"Salí a tomar un poco de aire, ¿qué estás haciendo aquí?", Irmina se acercó a la puerta del jardín, observando al hombre que se encontraba fuera, con una mano en el pomo de la puerta, vacilante.
Elián estaba parado afuera, sin pedir explícitamente entrar, solo sonrió y dijo: "Salí a tomar aire, la luna está hermosa esta noche, así que me detuve a admirarla".
Irmina frunció el ceño: "¿No estabas en la fiesta bebiendo? ¿Manejaste así?".
Elián, al ver que no podía engañarla, sonrió resignado y dijo: "Solo quería verte, así que le pedí al conductor que me trajera. No pensé que ya te habrías retirado, así que planeaba disfrutar de la luna para despejarme y luego volver".
Al oír eso, ella extendió su mano y abrió la puerta del jardín, diciendo con voz suave: "Pasa y siéntate".
Cuando Elián vio la puerta abrirse, la alegría en su corazón era difícil de ocultar, pero intentó mantener la compostura, reprimiendo su sonrisa: "¿Aún despierta a esta hora?", aunque lo dijo, sus pies ya lo estaban llevando al interior del jardín.
Una vez que él entró, Irmina cerró la puerta suavemente: "Insomnio, por eso me levanté".
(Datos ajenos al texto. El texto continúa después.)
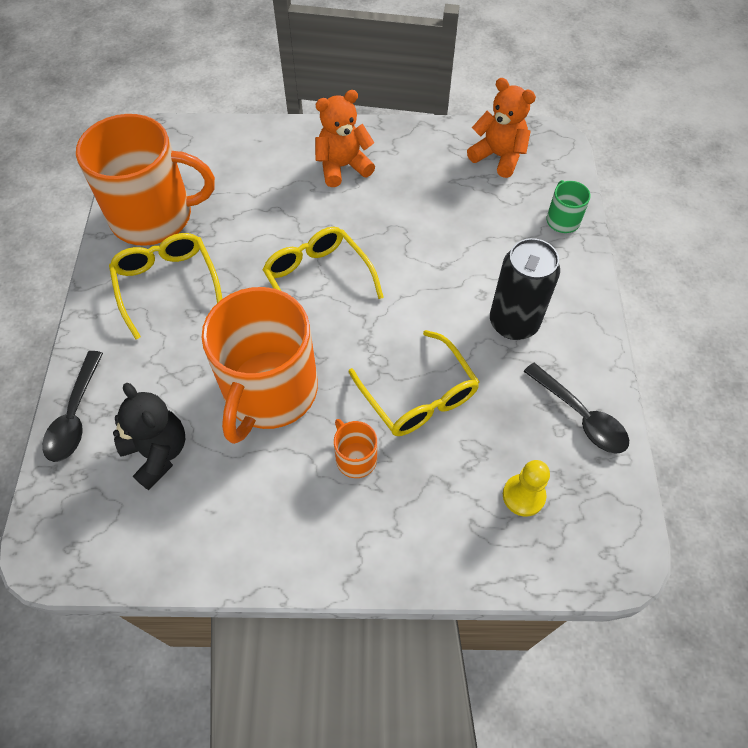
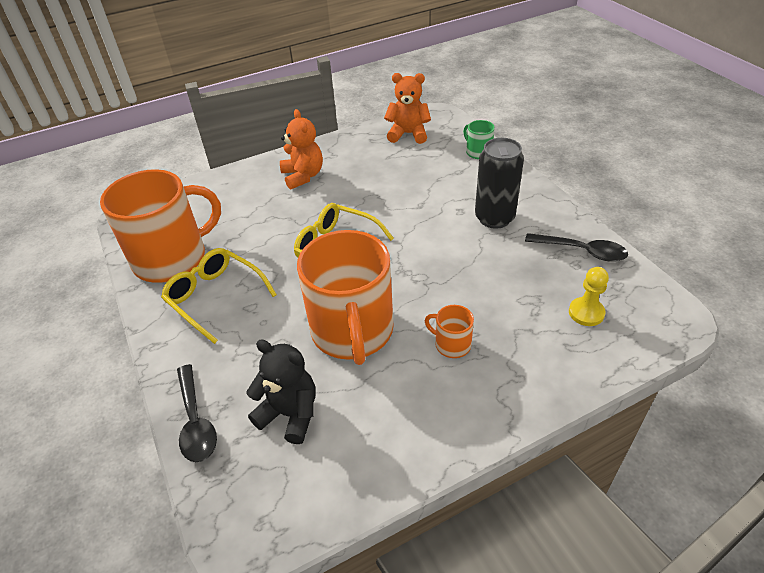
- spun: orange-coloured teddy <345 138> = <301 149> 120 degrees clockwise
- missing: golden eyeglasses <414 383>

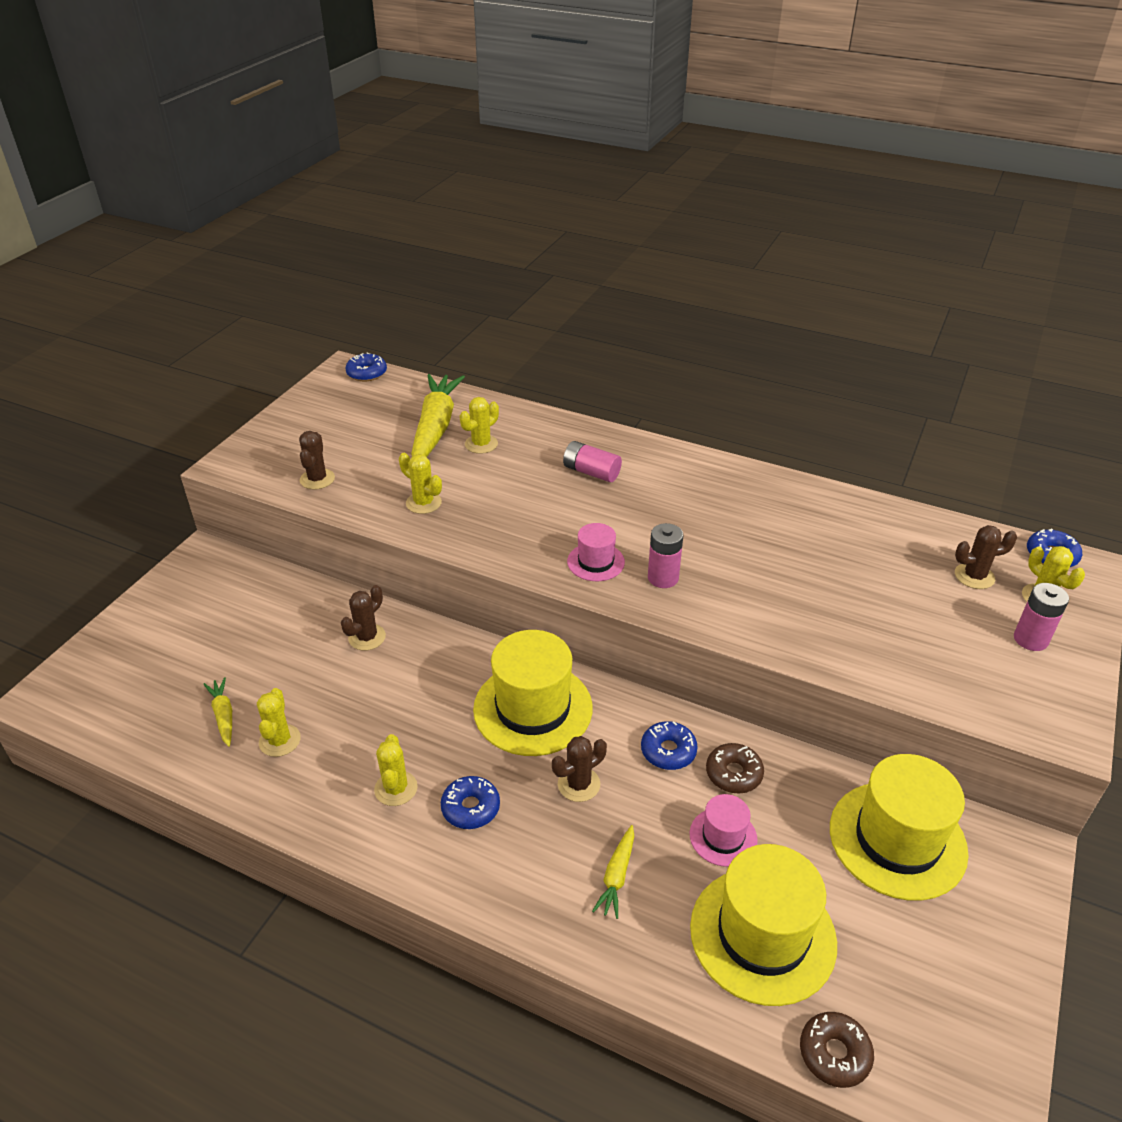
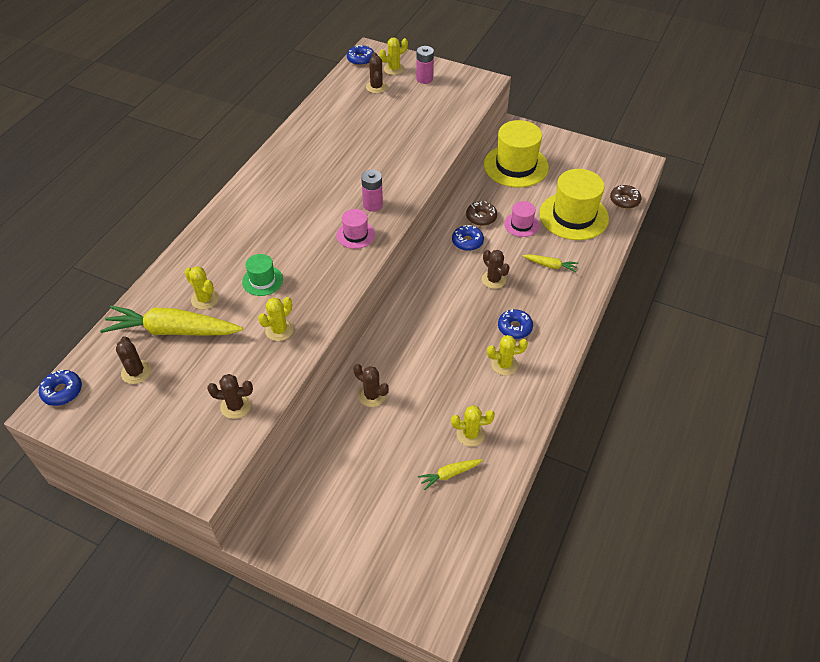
- missing: golden tall hat <533 693>
- missing: rosy power cell <592 461>
- appeared: brown saguaro cactus <133 360>
- appeared: green tall hat <262 275>

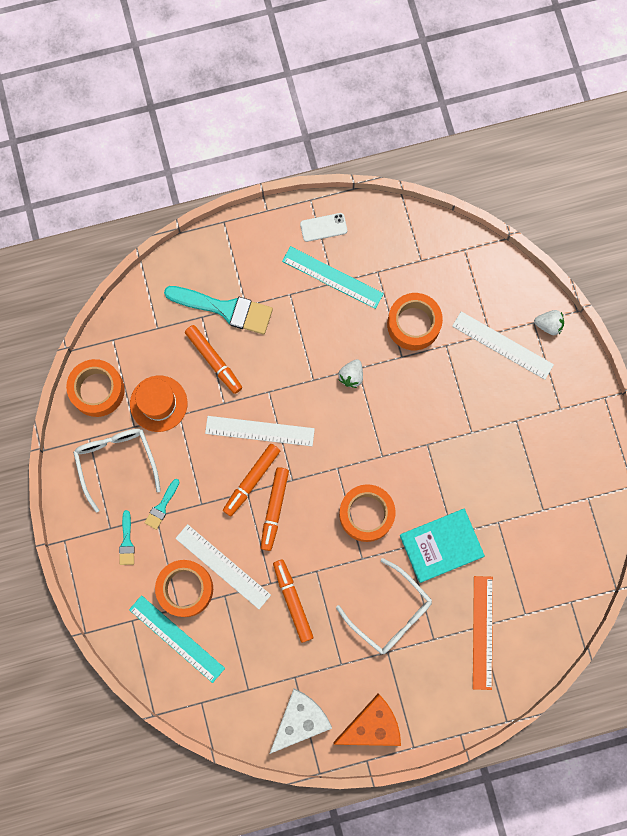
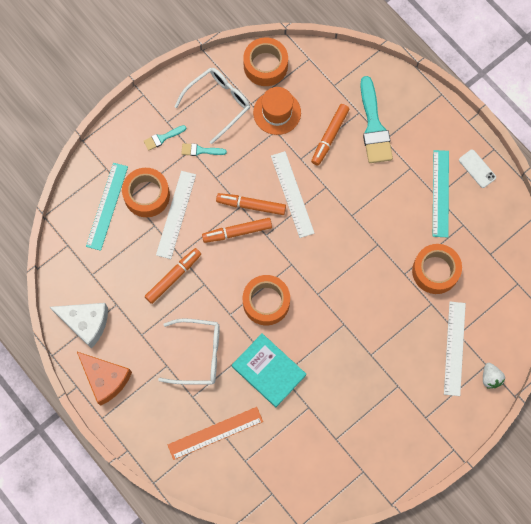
- spun: snow-white eyeglasses <384 606> = <189 351> 105 degrees counterclockwise
- missing: snow-white strawberry <350 373>

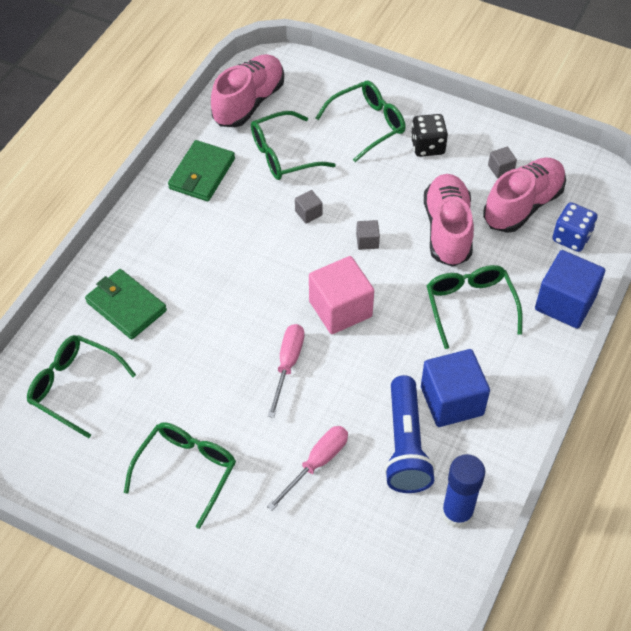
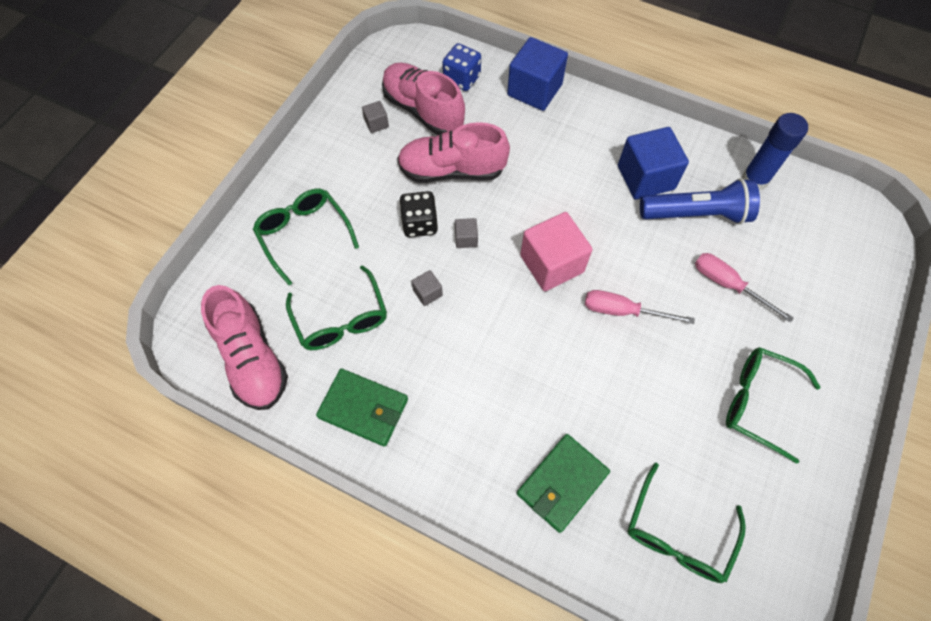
- spun: rosy shoe <247 90> = <244 347> 150 degrees counterclockwise
- relocated: jet-black die <429 135> to <418 214>
- missing: green eyeglasses <475 307>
Elián se sentó en una silla en el jardín, mirándola hacia arriba: "Lo siento, la próxima vez que alguien de la familia Fuentes te busque, puedes rechazarlos y contactarme a mí, me encargaré".
Irmina sacudió su cabeza, diciendo suavemente: "No es nada serio. ¿Quieres tomar té? Ayuda a despejar el alcohol más rápido".
"Recuerdo que cuando era niño...", y así él comenzó a compartir con ella algunas anécdotas de su infancia.
Terminando su relato, giró su cabeza hacia Irmina, que lo escuchaba en silencio, y preguntó suavemente: "Irmina, ¿y tú? ¿Jugaste a las escondidas o a la casita bajo la luna cuando eras niña?".
Irmina negó con la cabeza suavemente: "No. La mayor parte de mi infancia la pasé estudiando bajo la luz de la luna, esforzándome por obtener buenas calificaciones para complacer a Marciano. Antes de conocer a Clarisa, ni siquiera tenía amigos cercanos, mucho menos momentos felices de niñez".
El camino que había recorrido sola era tanto solitario como difícil, por eso siempre había deseado tener a alguien en quien apoyarse, alguien que la acompañara en su camino. Pero claramente, Elián no era esa persona.